1/3/2022 – No es nada nuevo y ni el PPgate es el primer gate en la historia, ni será el último. Los más jóvenes no lo recordarán, entre otras cosas porque no habían nacido, pero el gate más famoso y que sentó precedentes a gran escala fue el escándalo Watergate que acabó con la dimisión de Nixon. Como debe ser.
Sí, he dicho dimisión de Nixon porque en el extranjero, aunque no te lo creas, cuando a uno le pillan con mierda hasta en las trancas, dimite. El PPgate es en España, así que no esperes que Pablo Casado dimita, tendremos que dimitirlo a la fuerza.
Lo terrible del PPgate es que este espionaje rompe todas las reglas sociales más elementales. La curiosidad es una virtud malévola que forma parte de la idiosincrasia del ser humano, pero cuando la curiosidad traspasa rayas rojas para obtener información malvada para utilizarla contra una persona ajena a nuestro grupo social, eso se llama espionaje. Pero hay mas, el siguiente paso es cuando se utilizan todos estos métodos para atacar a alguien de tu grupo como ha hecho Pablo Casado, eso se llama ser un hijoputa, de hecho este término lo incluyó la Real Academia Española –que no castellana– para poder describir hechos como el protagonizado por Pablo Casado.
Desde hace varios años Pablo Casado tiene una obcecación enfermiza con Ayuso, desvaría y tiene comportamientos muy extraños. Con este escenario sólo caben cuatro posibilidades:
La primera es que Pablo Casado sea un gilipollas disfrazado de persona normal.
La segunda es que sea un militante de Vox y su misión es destrozar al PP. Esta opción me parece cada día más real.
La tercera es que tenga un asesor que le esté haciendo la cama por encargo de Feijóo.
Y la cuarta es que esté enfermo y no se tome la medicación.
Yo no le encuentro otra explicación, pero no importa el motivo de la actuación trapera de Pablo Casado, la nobleza de los políticos es muy importante y debemos exigir su dimisión. Y si puede ser con carácter retroactivo, mejor.

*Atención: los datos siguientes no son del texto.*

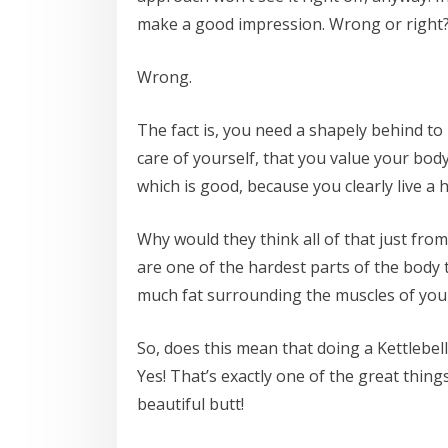
make a good impression. Wrong or right
Wrong.
The fact is, you need a shapely behind t
care of yourself, that you value your bod
which is good, because you clearly live a he
Why would they think all of that just from
are one of the hardest parts of the body t
much fat surrounding the muscles of you
So, does this mean that doing a Kettlebel
Yes! That’s exactly one of the great thing
beautiful butt!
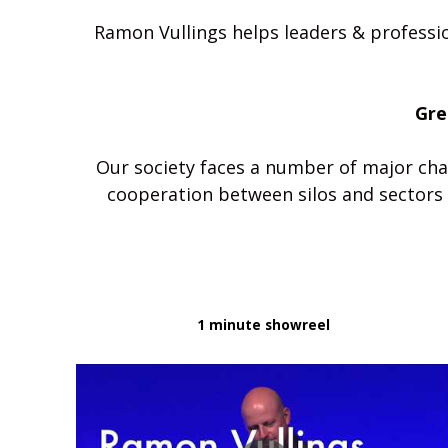
Ramon Vullings helps leaders & professio
Gre
Our society faces a number of major chal
1 minute showreel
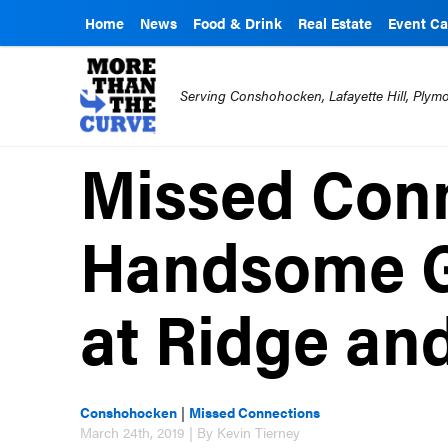
Home
News
Food & Drink
Real Estate
Event Ca
Serving Conshohocken, Lafayette Hill, Ply
Missed Conn
Handsome G
at Ridge and
Conshohocken
|
Missed Connections
March 24th, 2019 | By Kevin Tierney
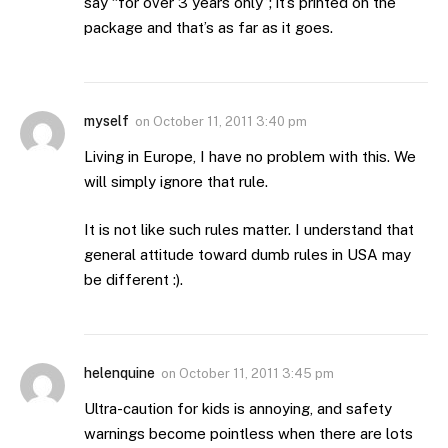
say “for over 3 years only”; it’s printed on the
package and that’s as far as it goes.
myself
on
October 11, 2011 3:40 pm
Living in Europe, I have no problem with this. We
will simply ignore that rule.
It is not like such rules matter. I understand that
general attitude toward dumb rules in USA may
be different :).
helenquine
on
October 11, 2011 3:45 pm
Ultra-caution for kids is annoying, and safety
warnings become pointless when there are lots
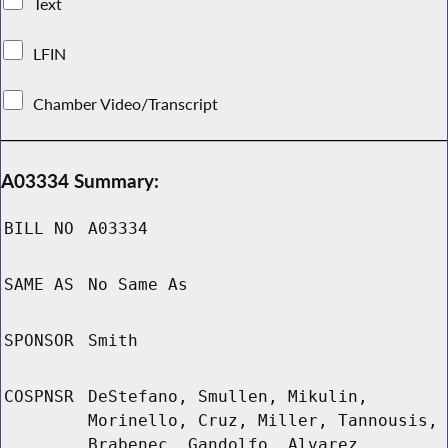
Text
LFIN
Chamber Video/Transcript
A03334 Summary:
BILL NO
A03334
SAME AS
No Same As
SPONSOR
Smith
COSPNSR
DeStefano, Smullen, Mikulin,
Morinello, Cruz, Miller, Tannousis,
Brabenec, Gandolfo, Alvarez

Así lo pienso y así lo digo. – Juan Vte. Santacreu
Reflexiones sobre el escándalo de Pablo Casado
La historia política está llena de escándalos, y ninguno surge de la nada. El llamado PPgate no es un caso único ni inaugura una nueva era; forma parte de una tradición que tiene referentes tan notables como Watergate, aquel episodio que terminó con la dimisión de Nixon y que marcó un antes y un después en la responsabilidad pública. En otros países, cuando la corrupción o las prácticas inadmisibles quedan expuestas, la dimisión suele ser el mecanismo natural para preservar la dignidad institucional. En España, sin embargo, la resistencia a asumir responsabilidades parece haberse convertido casi en un hábito político.
Lo realmente inquietante del PPgate no es solo el espionaje en sí, sino lo que implica a nivel social: la ruptura deliberada de las reglas más básicas de confianza y convivencia. La curiosidad humana puede ser comprensible, pero cuando se convierte en un instrumento para obtener información destinada a perjudicar a terceros, traspasa una frontera ética fundamental. Y si además ese mecanismo se emplea dentro del mismo partido, la gravedad se multiplica, pues evidencia un deterioro interno profundo.
Las motivaciones que pueden explicar este tipo de comportamientos son varias: desde errores de juicio hasta rivalidades personales o estrategias de poder mal calculadas. Importa poco cuál sea la hipótesis correcta; lo decisivo es entender que la nobleza política no puede ser opcional. En una democracia madura, la ejemplaridad es indispensable, y ante episodios tan dañinos solo cabe exigir responsabilidades claras. Una dimisión no es un castigo: es un acto de higiene democrática y de respeto a los ciudadanos.